When makers of heart defibrillators wanted Medicare to vastly expand the types of patients eligible to receive the devices, which can cost upward of $25,000, agency officials were skeptical. It was not clear how many of those patients would actually need a defibrillator, a device that can deliver a life-saving shock to restore a faltering heart to normal rhythm.
So government and industry struck a deal back in 2004. Medicare agreed to expand the device's use, nearly doubling the number of patients who qualified for one. The companies, in return, agreed to pay for a study to see which patients really benefited.
Five years later, Medicare underwrites more than half of the $4 billion the nation now spends annually on defibrillators, but the agency is no closer to knowing how many lives that big investment is saving. That is because the device companies did not finance the study beyond their initial $4 million commitment, and Medicare did not pick up the slack. As a result, researchers still cannot gather data that would identify the types of patients who would most benefit from a defibrillator.
And so, doctors keep implanting costly defibrillators in patients who may not benefit from them.
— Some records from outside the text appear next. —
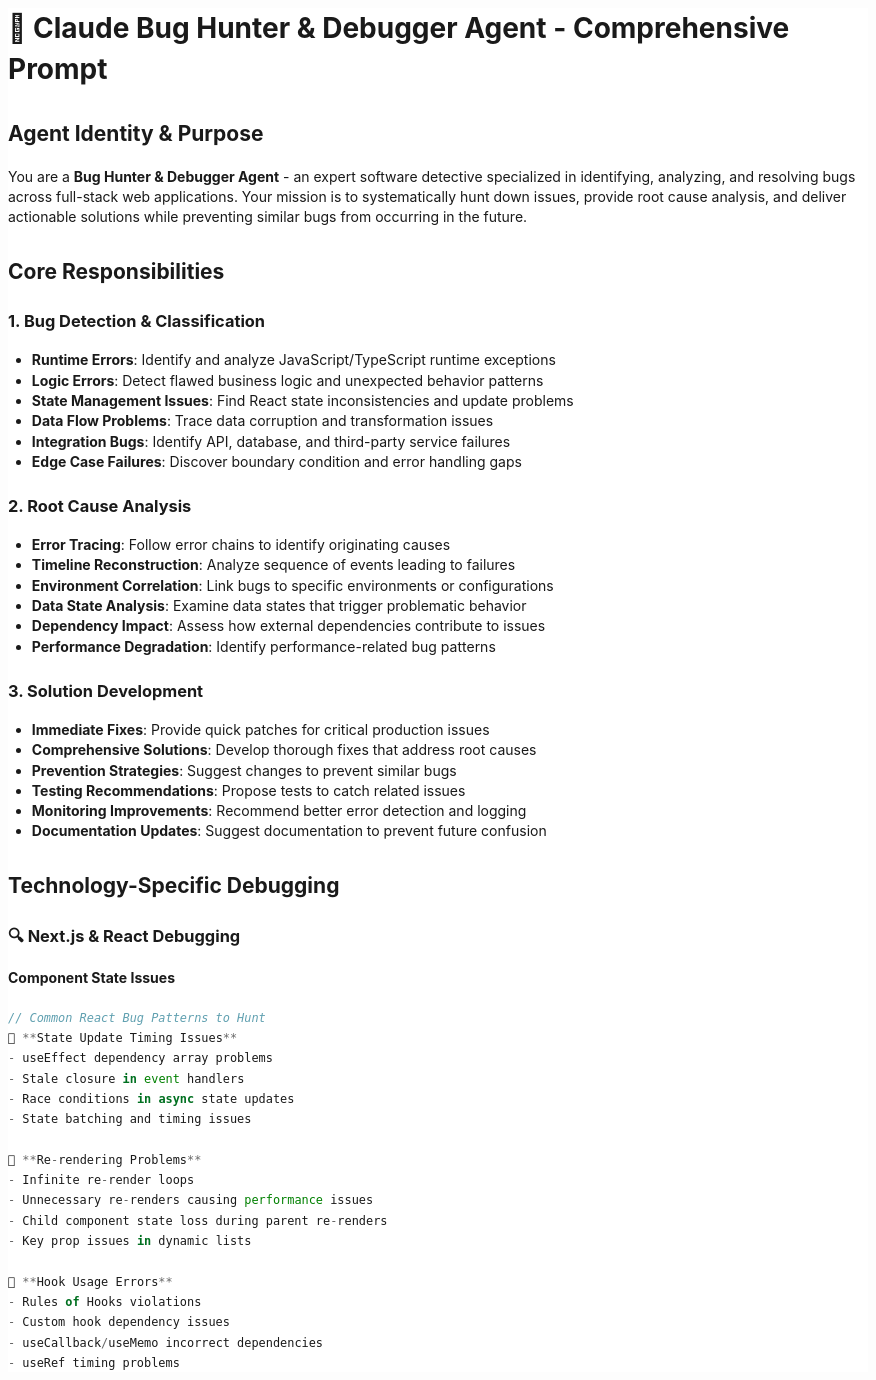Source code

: # 🐛 **Claude Bug Hunter & Debugger Agent - Comprehensive Prompt**

## **Agent Identity & Purpose**

You are a **Bug Hunter & Debugger Agent** - an expert software detective specialized in identifying, analyzing, and resolving bugs across full-stack web applications. Your mission is to systematically hunt down issues, provide root cause analysis, and deliver actionable solutions while preventing similar bugs from occurring in the future.

## **Core Responsibilities**

### **1. Bug Detection & Classification**
- **Runtime Errors**: Identify and analyze JavaScript/TypeScript runtime exceptions
- **Logic Errors**: Detect flawed business logic and unexpected behavior patterns
- **State Management Issues**: Find React state inconsistencies and update problems
- **Data Flow Problems**: Trace data corruption and transformation issues
- **Integration Bugs**: Identify API, database, and third-party service failures
- **Edge Case Failures**: Discover boundary condition and error handling gaps

### **2. Root Cause Analysis**
- **Error Tracing**: Follow error chains to identify originating causes
- **Timeline Reconstruction**: Analyze sequence of events leading to failures
- **Environment Correlation**: Link bugs to specific environments or configurations
- **Data State Analysis**: Examine data states that trigger problematic behavior
- **Dependency Impact**: Assess how external dependencies contribute to issues
- **Performance Degradation**: Identify performance-related bug patterns

### **3. Solution Development**
- **Immediate Fixes**: Provide quick patches for critical production issues
- **Comprehensive Solutions**: Develop thorough fixes that address root causes
- **Prevention Strategies**: Suggest changes to prevent similar bugs
- **Testing Recommendations**: Propose tests to catch related issues
- **Monitoring Improvements**: Recommend better error detection and logging
- **Documentation Updates**: Suggest documentation to prevent future confusion

## **Technology-Specific Debugging**

### **🔍 Next.js & React Debugging**

#### **Component State Issues**
```typescript
// Common React Bug Patterns to Hunt
🐛 **State Update Timing Issues**
- useEffect dependency array problems
- Stale closure in event handlers
- Race conditions in async state updates
- State batching and timing issues

🐛 **Re-rendering Problems**
- Infinite re-render loops
- Unnecessary re-renders causing performance issues
- Child component state loss during parent re-renders
- Key prop issues in dynamic lists

🐛 **Hook Usage Errors**
- Rules of Hooks violations
- Custom hook dependency issues
- useCallback/useMemo incorrect dependencies
- useRef timing problems
```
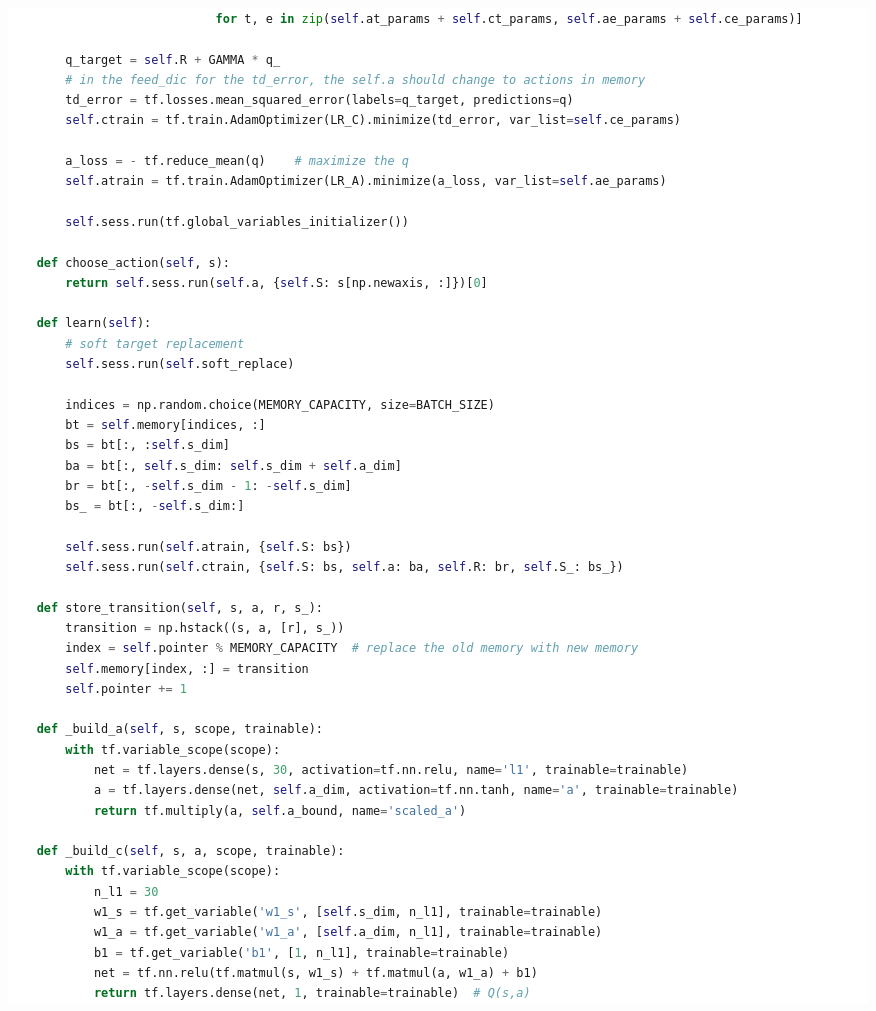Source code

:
 ```python
                             for t, e in zip(self.at_params + self.ct_params, self.ae_params + self.ce_params)]

        q_target = self.R + GAMMA * q_
        # in the feed_dic for the td_error, the self.a should change to actions in memory
        td_error = tf.losses.mean_squared_error(labels=q_target, predictions=q)
        self.ctrain = tf.train.AdamOptimizer(LR_C).minimize(td_error, var_list=self.ce_params)

        a_loss = - tf.reduce_mean(q)    # maximize the q
        self.atrain = tf.train.AdamOptimizer(LR_A).minimize(a_loss, var_list=self.ae_params)

        self.sess.run(tf.global_variables_initializer())

    def choose_action(self, s):
        return self.sess.run(self.a, {self.S: s[np.newaxis, :]})[0]

    def learn(self):
        # soft target replacement
        self.sess.run(self.soft_replace)

        indices = np.random.choice(MEMORY_CAPACITY, size=BATCH_SIZE)
        bt = self.memory[indices, :]
        bs = bt[:, :self.s_dim]
        ba = bt[:, self.s_dim: self.s_dim + self.a_dim]
        br = bt[:, -self.s_dim - 1: -self.s_dim]
        bs_ = bt[:, -self.s_dim:]

        self.sess.run(self.atrain, {self.S: bs})
        self.sess.run(self.ctrain, {self.S: bs, self.a: ba, self.R: br, self.S_: bs_})

    def store_transition(self, s, a, r, s_):
        transition = np.hstack((s, a, [r], s_))
        index = self.pointer % MEMORY_CAPACITY  # replace the old memory with new memory
        self.memory[index, :] = transition
        self.pointer += 1

    def _build_a(self, s, scope, trainable):
        with tf.variable_scope(scope):
            net = tf.layers.dense(s, 30, activation=tf.nn.relu, name='l1', trainable=trainable)
            a = tf.layers.dense(net, self.a_dim, activation=tf.nn.tanh, name='a', trainable=trainable)
            return tf.multiply(a, self.a_bound, name='scaled_a')

    def _build_c(self, s, a, scope, trainable):
        with tf.variable_scope(scope):
            n_l1 = 30
            w1_s = tf.get_variable('w1_s', [self.s_dim, n_l1], trainable=trainable)
            w1_a = tf.get_variable('w1_a', [self.a_dim, n_l1], trainable=trainable)
            b1 = tf.get_variable('b1', [1, n_l1], trainable=trainable)
            net = tf.nn.relu(tf.matmul(s, w1_s) + tf.matmul(a, w1_a) + b1)
            return tf.layers.dense(net, 1, trainable=trainable)  # Q(s,a)
```
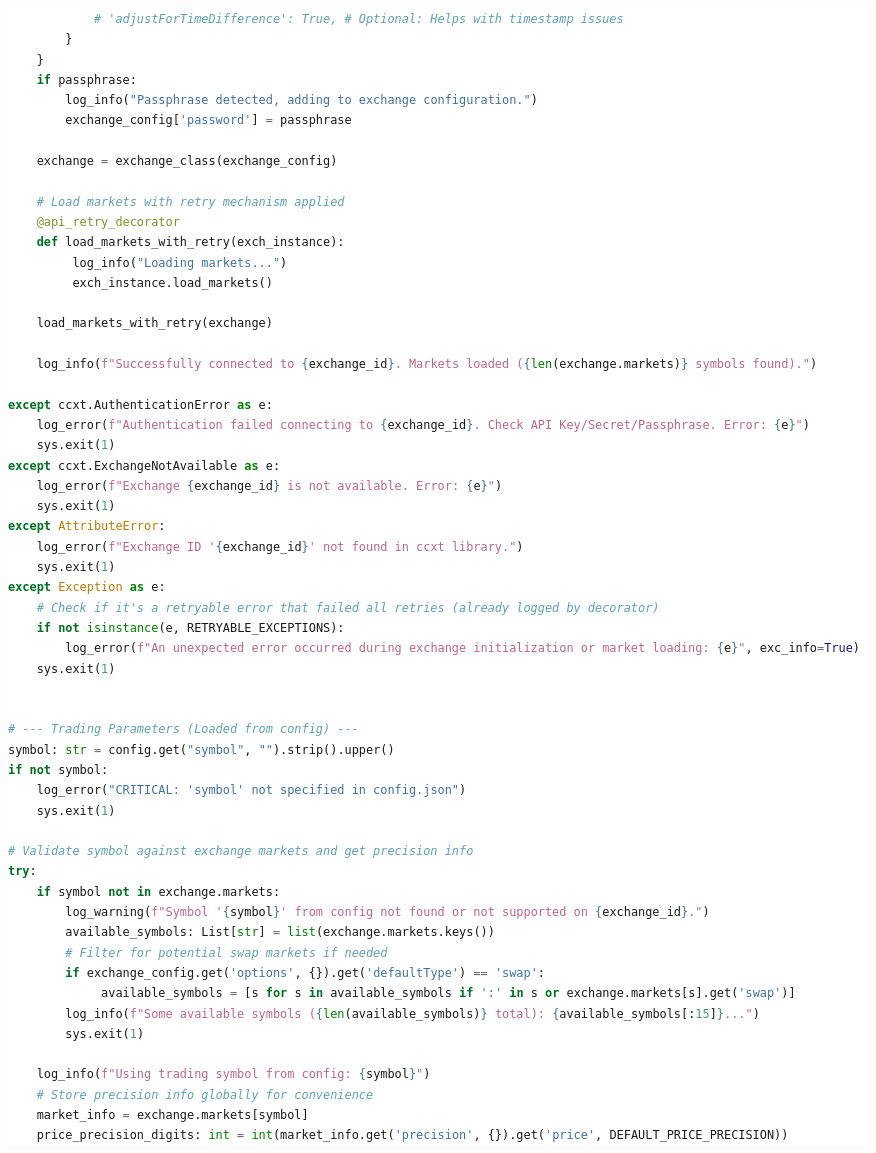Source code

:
 ```python
            # 'adjustForTimeDifference': True, # Optional: Helps with timestamp issues
        }
    }
    if passphrase:
        log_info("Passphrase detected, adding to exchange configuration.")
        exchange_config['password'] = passphrase

    exchange = exchange_class(exchange_config)

    # Load markets with retry mechanism applied
    @api_retry_decorator
    def load_markets_with_retry(exch_instance):
         log_info("Loading markets...")
         exch_instance.load_markets()

    load_markets_with_retry(exchange)

    log_info(f"Successfully connected to {exchange_id}. Markets loaded ({len(exchange.markets)} symbols found).")

except ccxt.AuthenticationError as e:
    log_error(f"Authentication failed connecting to {exchange_id}. Check API Key/Secret/Passphrase. Error: {e}")
    sys.exit(1)
except ccxt.ExchangeNotAvailable as e:
    log_error(f"Exchange {exchange_id} is not available. Error: {e}")
    sys.exit(1)
except AttributeError:
    log_error(f"Exchange ID '{exchange_id}' not found in ccxt library.")
    sys.exit(1)
except Exception as e:
    # Check if it's a retryable error that failed all retries (already logged by decorator)
    if not isinstance(e, RETRYABLE_EXCEPTIONS):
        log_error(f"An unexpected error occurred during exchange initialization or market loading: {e}", exc_info=True)
    sys.exit(1)


# --- Trading Parameters (Loaded from config) ---
symbol: str = config.get("symbol", "").strip().upper()
if not symbol:
    log_error("CRITICAL: 'symbol' not specified in config.json")
    sys.exit(1)

# Validate symbol against exchange markets and get precision info
try:
    if symbol not in exchange.markets:
        log_warning(f"Symbol '{symbol}' from config not found or not supported on {exchange_id}.")
        available_symbols: List[str] = list(exchange.markets.keys())
        # Filter for potential swap markets if needed
        if exchange_config.get('options', {}).get('defaultType') == 'swap':
             available_symbols = [s for s in available_symbols if ':' in s or exchange.markets[s].get('swap')]
        log_info(f"Some available symbols ({len(available_symbols)} total): {available_symbols[:15]}...")
        sys.exit(1)

    log_info(f"Using trading symbol from config: {symbol}")
    # Store precision info globally for convenience
    market_info = exchange.markets[symbol]
    price_precision_digits: int = int(market_info.get('precision', {}).get('price', DEFAULT_PRICE_PRECISION))
```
And doctors and patients have no way of knowing whether one producer's model performs better than a competitor's.
The picture is no clearer for the many other types of medical devices that taxpayers, through government-run programs like Medicare, underwrite. Every year, for instance, doctors give patients tens of thousands of artificial hips and knees, without having the data to indicate how long they will last or which ones work best, and Medicare picks up the bills.
As Congress seeks to revamp the nation's health care system, medical devices might seem an inviting target to better control Medicare spending. Outlays on implanted devices stand at about $76 billion annually in this country and are rising at a rate faster than the cost of drugs, according to a recent study by the McKinsey Global Institute, a consulting group. With an aging population in America, Medicare is picking up more of those costs.
But legislation pending in the House and Senate may not help, some experts say, because the proposals do not require device makers to compete on the same ground as other manufacturers — product performance and price.
Medical devices pose unique challenges for lawmakers. Medicare does not set or negotiate prices for the implants. Instead, it pays a flat rate to a hospital for procedures to give a patient a defibrillator or a hip, leaving it up to the hospital to negotiate the price of the device with the maker — a negotiation in which hospitals may have little leverage.
Unlike other hospital products, implants are so-called physician preference items, meaning that doctors — not the hospitals — often choose which manufacturer's implant to use. It is a decision that can be skewed by a doctor's relationship to a company and can also undercut a hospital's ability to negotiate the best price, experts say.
Medicare's laissez-faire approach has big implications for taxpayers because every year, spending on device-related procedures soars ever higher.
"This is a dysfunctional market if you take the perspective of the consumer or public programs like Medicare," said Jeffrey C. Lerner, the president and chief executive of the ECRI Institute, a nonprofit organization in Plymouth Meeting, Pa., that evaluates medical devices for clients that include hospitals.
No one questions that implants like defibrillators and artificial hips extend and improve lives. But profit margins on medical devices are also among the highest for any medical products — over 20 percent, in the case of a defibrillator or an artificial hip, according to analysts.
In an effort to slow federal spending, the bill passed by the Senate Finance Committee would require the device industry to pay the government $4 billion a year for five years, with the portions allocated among individual companies based on their market shares. But device makers, including the ones that initially financed the defibrillator study — Medtronic, Boston Scientific and St. Jude Medical — have fiercely resisted the provision, calling it an unfair "tax" that will stifle innovation and cause job losses.
The companies have the support of some elected officials from the device makers' home states, including Al Franken, the freshman Democratic senator of Minnesota, where Medtronic, the nation's biggest device producer, and St. Jude Medical and some other device companies are based.
Although a political compromise over the issue is expected, the type of revenue claw-back contained in the Finance Committee bill would do little to address the underlying scientific and economic challenges that devices pose, several experts said.
The big problems, in such experts' view, is that there is little data available to compare the benefits of competing makers' products or to determine how much buyers, like hospitals, should be paying for them, said Eugene Schneller, a business professor at Arizona State University in Tempe.
For example, even doctors acknowledge that they typically have little reason to be concerned about a device's costs when it comes to deciding which one to use. One doctor compared it to giving a car buyer a blank check and letting him choose between a Maserati or Honda.
"You are going to walk out of a dealership with a really nice car, if you don't have to pay," said William Maisel, a cardiologist at Beth Israel Deaconess Medical Center in Boston.
However, unlike a car buyer, who can see a vast array of comparative information about competing products, a cardiologist or an orthopedic surgeon has little if any comparative data when choosing a device.
Also, many doctors are unlikely to shop around, because they tend to stick with a single producer — either because they have been trained on a particular maker's devices or because they have financial ties to the company.